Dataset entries

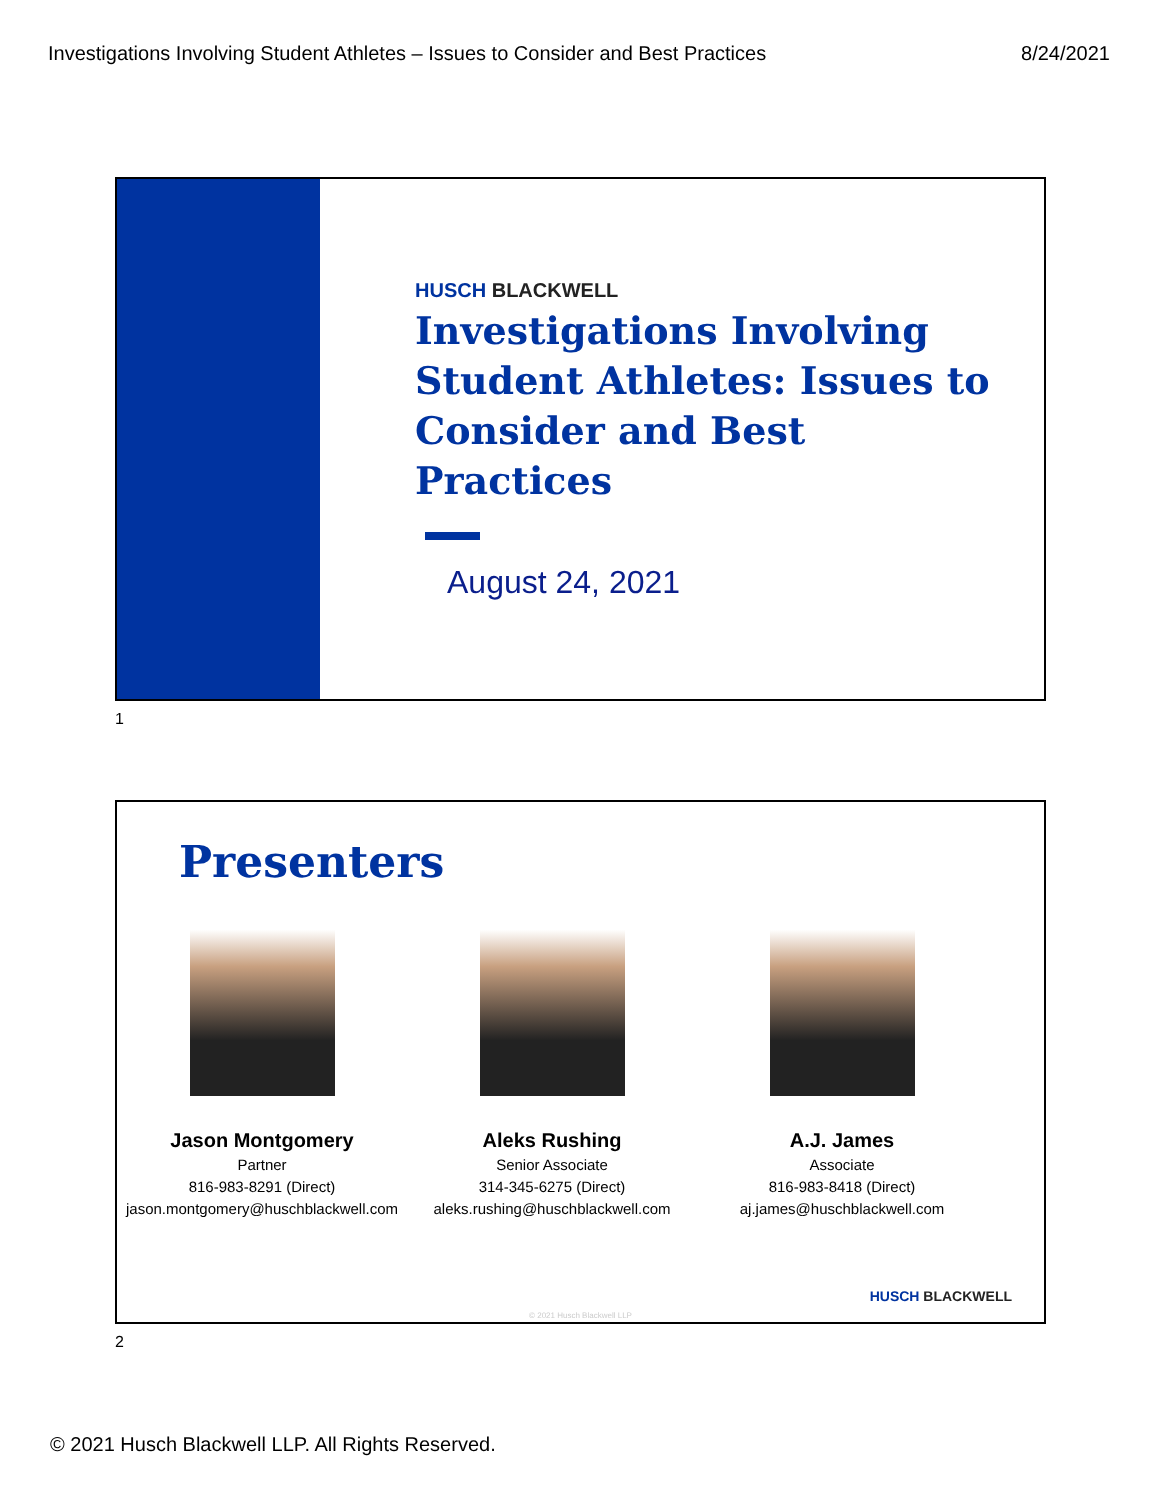Investigations Involving Student Athletes – Issues to Consider and Best Practices 8/24/2021
HUSCH BLACKWELL
Investigations Involving Student Athletes: Issues to Consider and Best Practices
August 24, 2021
1
Presenters
Jason Montgomery
Partner
816-983-8291 (Direct)
jason.montgomery@huschblackwell.com
Aleks Rushing
Senior Associate
314-345-6275 (Direct)
aleks.rushing@huschblackwell.com
A.J. James
Associate
816-983-8418 (Direct)
aj.james@huschblackwell.com
HUSCH BLACKWELL
© 2021 Husch Blackwell LLP
2
© 2021 Husch Blackwell LLP. All Rights Reserved.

== What is expected ==
What needs duplicating is the run of lines from the one containing "816-983-8291 (Direct)" through the last line of the entries above, exact and complete.

== Result for this task ==
816-983-8291 (Direct)
jason.montgomery@huschblackwell.com
Aleks Rushing
Senior Associate
314-345-6275 (Direct)
aleks.rushing@huschblackwell.com
A.J. James
Associate
816-983-8418 (Direct)
aj.james@huschblackwell.com
HUSCH BLACKWELL
© 2021 Husch Blackwell LLP
2
© 2021 Husch Blackwell LLP. All Rights Reserved.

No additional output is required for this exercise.